# How do I convert the equation f(x)=x^2-2x-3 to vertex form?

Jul 29, 2015

$\textcolor{red}{f \left(x\right) = {\left(x - 1\right)}^{2} - 4}$

The vertex form of a quadratic is given by y = a(x – h)^2 + k, where ($h , k$) is the vertex.

The "$a$" in the vertex form is the same "$a$" as in $y = a {x}^{2} + b x + c$.

$f \left(x\right) = {x}^{2} - 2 x - 3$

We convert to the "vertex form" by completing the square.

Step 1. Move the constant to the other side.

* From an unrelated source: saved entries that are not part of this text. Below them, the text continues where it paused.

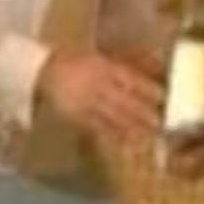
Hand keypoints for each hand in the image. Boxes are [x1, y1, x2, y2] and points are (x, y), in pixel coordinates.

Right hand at [40, 48, 164, 146]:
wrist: (40, 71)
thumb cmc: (73, 62)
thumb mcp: (97, 60)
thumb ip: (119, 69)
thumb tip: (151, 70)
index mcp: (102, 67)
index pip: (129, 79)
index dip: (147, 88)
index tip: (163, 97)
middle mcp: (97, 85)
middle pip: (124, 100)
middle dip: (144, 112)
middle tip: (161, 122)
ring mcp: (87, 102)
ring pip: (114, 116)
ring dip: (133, 127)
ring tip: (150, 135)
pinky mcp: (78, 117)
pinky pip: (99, 127)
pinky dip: (114, 136)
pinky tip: (127, 143)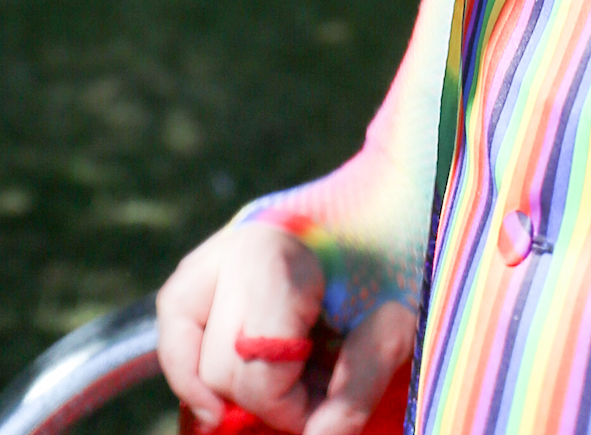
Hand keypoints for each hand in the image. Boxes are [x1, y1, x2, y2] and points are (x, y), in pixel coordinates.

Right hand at [156, 221, 416, 432]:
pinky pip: (180, 315)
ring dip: (227, 377)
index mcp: (275, 254)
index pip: (256, 371)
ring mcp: (220, 242)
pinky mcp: (216, 252)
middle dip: (266, 395)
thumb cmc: (408, 248)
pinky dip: (198, 354)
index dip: (292, 407)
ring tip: (285, 374)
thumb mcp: (396, 323)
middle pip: (218, 366)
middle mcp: (234, 243)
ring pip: (181, 340)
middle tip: (317, 385)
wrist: (410, 183)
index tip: (329, 400)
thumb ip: (354, 391)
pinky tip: (237, 371)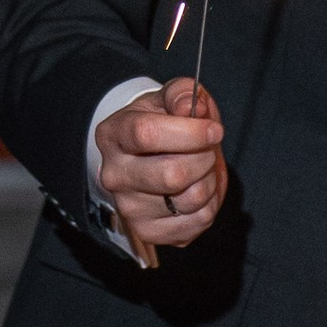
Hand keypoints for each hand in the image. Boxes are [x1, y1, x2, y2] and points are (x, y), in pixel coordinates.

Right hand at [95, 77, 228, 255]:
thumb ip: (181, 94)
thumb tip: (188, 106)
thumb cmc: (164, 123)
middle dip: (204, 159)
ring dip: (209, 181)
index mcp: (112, 135)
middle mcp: (113, 174)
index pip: (147, 134)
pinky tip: (197, 190)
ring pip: (190, 199)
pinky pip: (198, 221)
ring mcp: (128, 207)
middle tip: (208, 150)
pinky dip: (209, 205)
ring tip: (201, 169)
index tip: (213, 129)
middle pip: (172, 175)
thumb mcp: (170, 98)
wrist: (153, 157)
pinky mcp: (148, 231)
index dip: (190, 132)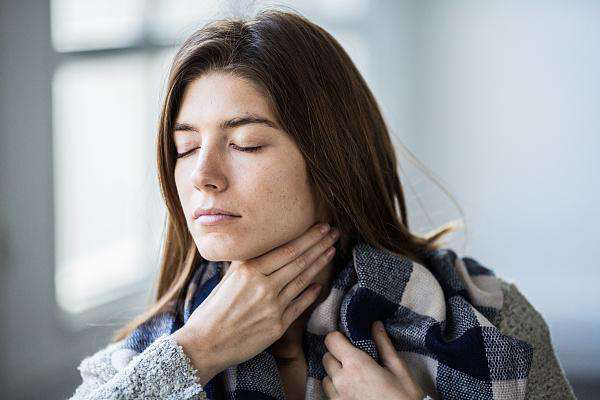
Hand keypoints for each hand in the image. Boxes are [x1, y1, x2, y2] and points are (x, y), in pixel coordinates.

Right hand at [172, 222, 340, 384]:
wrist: (205, 344)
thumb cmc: (212, 310)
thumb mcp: (227, 279)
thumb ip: (246, 263)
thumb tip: (258, 247)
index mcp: (249, 270)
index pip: (286, 249)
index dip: (308, 237)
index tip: (321, 227)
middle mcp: (263, 285)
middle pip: (299, 261)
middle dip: (320, 245)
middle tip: (334, 233)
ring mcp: (273, 306)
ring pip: (303, 280)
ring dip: (320, 264)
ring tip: (332, 251)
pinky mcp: (278, 325)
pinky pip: (300, 305)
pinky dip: (311, 293)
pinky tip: (320, 284)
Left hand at [321, 321, 426, 399]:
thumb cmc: (404, 399)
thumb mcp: (399, 370)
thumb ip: (384, 345)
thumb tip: (376, 325)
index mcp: (356, 365)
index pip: (331, 340)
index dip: (339, 338)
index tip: (349, 341)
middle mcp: (341, 380)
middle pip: (327, 358)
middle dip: (338, 357)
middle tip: (355, 362)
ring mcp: (337, 397)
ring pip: (326, 377)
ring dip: (336, 375)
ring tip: (355, 379)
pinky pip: (329, 394)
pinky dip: (336, 390)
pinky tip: (353, 392)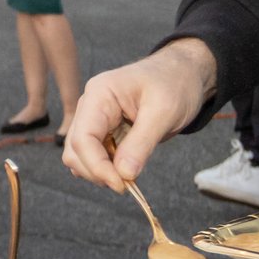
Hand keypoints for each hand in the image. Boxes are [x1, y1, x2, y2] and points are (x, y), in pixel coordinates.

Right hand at [62, 38, 216, 186]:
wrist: (183, 73)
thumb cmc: (175, 84)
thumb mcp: (164, 112)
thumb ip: (142, 143)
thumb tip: (123, 174)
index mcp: (100, 94)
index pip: (83, 138)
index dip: (97, 166)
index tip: (121, 185)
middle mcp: (90, 106)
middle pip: (75, 149)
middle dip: (97, 171)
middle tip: (127, 184)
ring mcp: (94, 118)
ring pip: (79, 155)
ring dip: (99, 171)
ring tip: (128, 176)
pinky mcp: (103, 130)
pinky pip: (93, 154)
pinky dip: (105, 167)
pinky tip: (125, 168)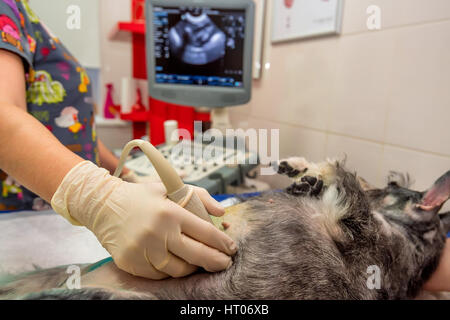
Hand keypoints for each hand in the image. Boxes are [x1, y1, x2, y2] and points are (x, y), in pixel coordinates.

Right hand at [51, 161, 236, 279]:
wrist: (103, 205)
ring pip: (178, 269)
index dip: (222, 243)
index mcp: (170, 212)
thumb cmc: (141, 196)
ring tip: (199, 262)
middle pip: (196, 255)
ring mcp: (143, 250)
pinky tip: (176, 263)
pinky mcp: (131, 262)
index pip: (205, 232)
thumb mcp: (169, 187)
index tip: (231, 248)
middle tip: (225, 263)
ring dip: (192, 267)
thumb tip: (221, 213)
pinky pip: (159, 274)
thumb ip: (199, 196)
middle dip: (216, 262)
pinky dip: (170, 271)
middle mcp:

$f \left(x\right) + 3 = {x}^{2} - 2 x$

Step 2. Square the coefficient of $x$ and divide by 4.

${\left(- 2\right)}^{2} / 4 = 1$

Step 3. Add this value to each side

$f \left(x\right) + 3 + 1 = {x}^{2} - 2 x + 1$

Step 4. Express the right hand side as a square.

$f \left(x\right) + 4 = {\left(x - 1\right)}^{2}$

Step 5. Isolate $f \left(x\right)$.

$f \left(x\right) = {\left(x - 1\right)}^{2} - 4$

The equation is now in vertex form.

y = a(x – h)^2 + k, where ($h , k$) is the vertex.

$h = 1$ and $k = - 4$, so the vertex is at ($1 , - 4$).